By means of cannulae implanted in the brain one can directly target CNS processes underlying reward.
Such intracranial infusion of drugs might have features in common with intracranial self-stimulation
(Chapter 16, 'Motivation'), in which the tip of an electrode is implanted in brain regions concerned with
motivation. In each case, one could suggest that conventional motivational processes have been shortcircuited as the stimulus directly targets the CNS. However, it was suggested in Chapter 16 that ICSS taps a
wanting system rather than a liking system (discussed more fully later in the present Chapter). The DAstimulating effect of drugs might be a neurochemical basis of a wanting system.
Question 19.5
Trying to answer this raises all of the hair-splitting distinctions that inevitably accompany trying to define
exactly what we mean by addiction (introduced in the previous section). However, the kind of questions
and issues that might be brought to bear are as follows;
(a) Is there a suitable animal model of working for nicotine reward? By this criterion, nicotine appears to be
less addictive than opiates or cocaine though there could well be addictive factors peculiar to humans.
(b) Are there neural processes that are targeted by nicotine and changed by the habit of smoking (e.g.
identifiable sensitisation of DA pathways)? Are these similar to those targeted by unambiguous addictive
substances such as heroin? As with other drugs, nicotine targets DA neurons.
(c) When aware of the dangers, will smokers risk harm in smoking? Many smokers continue with the habit
in spite of very serious injuries suffered as a direct result of smoking.
(d) Are there identifiable patterns of withdrawal such as altered activity in physiological systems outside
the nervous system?
(e) Do smokers crave cigarettes when they are unavailable? They do.
(f) How difficult do smokers rank giving up cigarettes as compared to giving up other drugs that they also
have taken or are taking? Evidence here suggests that nicotine is strongly addictive.
(g) Are light smokers a rare phenomenon? They are.
Question 19.6
(a) This result tends to support the incentive sensitization model, since it appears that the presence of the
drug in the body sensitizes neural processes. When the drug later arrives contingently (i.e. as reward for
lever-pressing), it interacts with neural processes already sensitized. Hence, rats given such prior treatment
react to the drug more strongly than would those without prior exposure to the drug. Presumably, a
sensitized nervous system can more easily form associations between lever-pressing and drug-delivery.
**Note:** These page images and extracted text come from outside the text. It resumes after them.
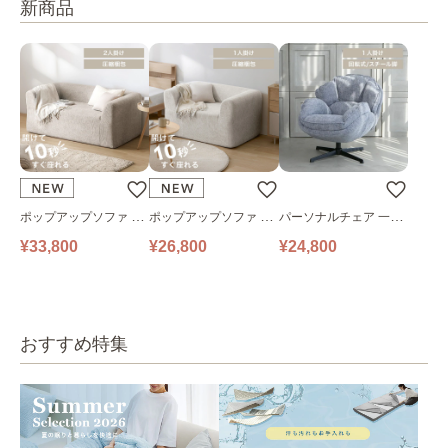
新商品
ポップアップソファ ソ
ポップアップソファ ソ
パーソナルチェア 一人
ファ フロアソファ 幅14
ファ フロアソファ 幅10
掛けソファ O’HANA ソ
¥33,800
¥26,800
¥24,800
0㎝ 2人掛け PUS1-2SA
0㎝ 1人掛け PUS1-1SA
ファ ブルーグレー
ベージュ
ベージュ
おすすめ特集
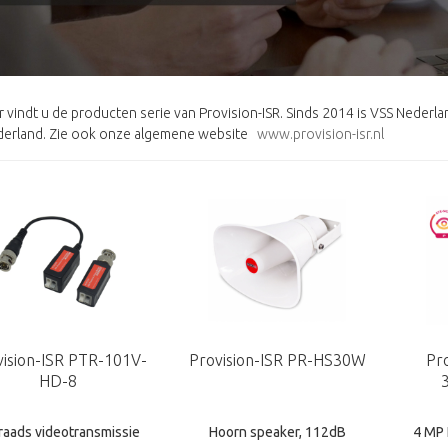
r vindt u de producten serie van Provision-ISR. Sinds 2014 is VSS Nederla
erland. Zie ook onze algemene website
www.provision-isr.nl
vision-ISR PTR-101V-
Provision-ISR PR-HS30W
Pr
HD-8
raads videotransmissie
Hoorn speaker, 112dB
4 MP 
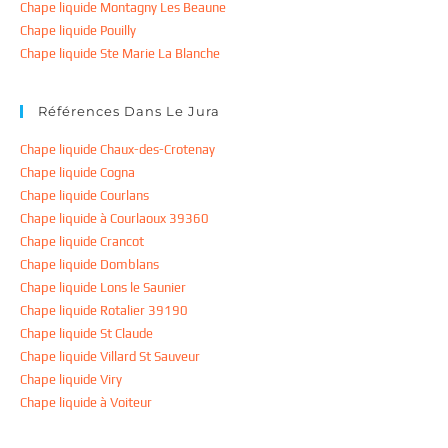
Chape liquide Montagny Les Beaune
Chape liquide Pouilly
Chape liquide Ste Marie La Blanche
Références Dans Le Jura
Chape liquide Chaux-des-Crotenay
Chape liquide Cogna
Chape liquide Courlans
Chape liquide à Courlaoux 39360
Chape liquide Crancot
Chape liquide Domblans
Chape liquide Lons le Saunier
Chape liquide Rotalier 39190
Chape liquide St Claude
Chape liquide Villard St Sauveur
Chape liquide Viry
Chape liquide à Voiteur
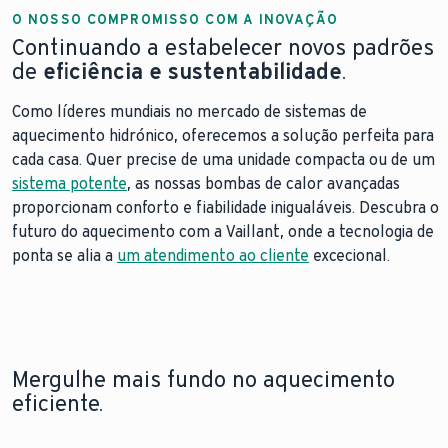
O NOSSO COMPROMISSO COM A INOVAÇÃO
Continuando a estabelecer novos padrões
de
eficiência e sustentabilidade
.
Como líderes mundiais no mercado de sistemas de
aquecimento hidrónico, oferecemos a solução perfeita para
cada casa. Quer precise de uma unidade compacta ou de um
sistema potente
, as nossas bombas de calor avançadas
proporcionam conforto e fiabilidade inigualáveis. Descubra o
futuro do aquecimento com a Vaillant, onde a tecnologia de
ponta se alia a
um atendimento ao cliente
excecional.
Mergulhe mais fundo no aquecimento
eficiente.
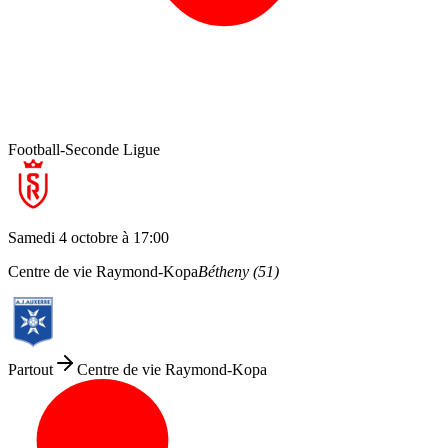
Football
-
Seconde Ligue
Samedi 4 octobre
à
17:00
Centre de vie Raymond-Kopa
Bétheny
(
51
)
Partout
Centre de vie Raymond-Kopa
(b) Again, this supports the model since certain cues in the environment enter into association with the
sensitized structure, i.e. they assume salience.
(c) Again, this phenomenon (discussed in Chapter 15, 'Pain') suggests that the changes brought about by the
drug are ones that are dependent upon a particular context for their expression. Drugs experienced in
hospital tend not to generalize to a craving outside a context of being in pain and in hospital.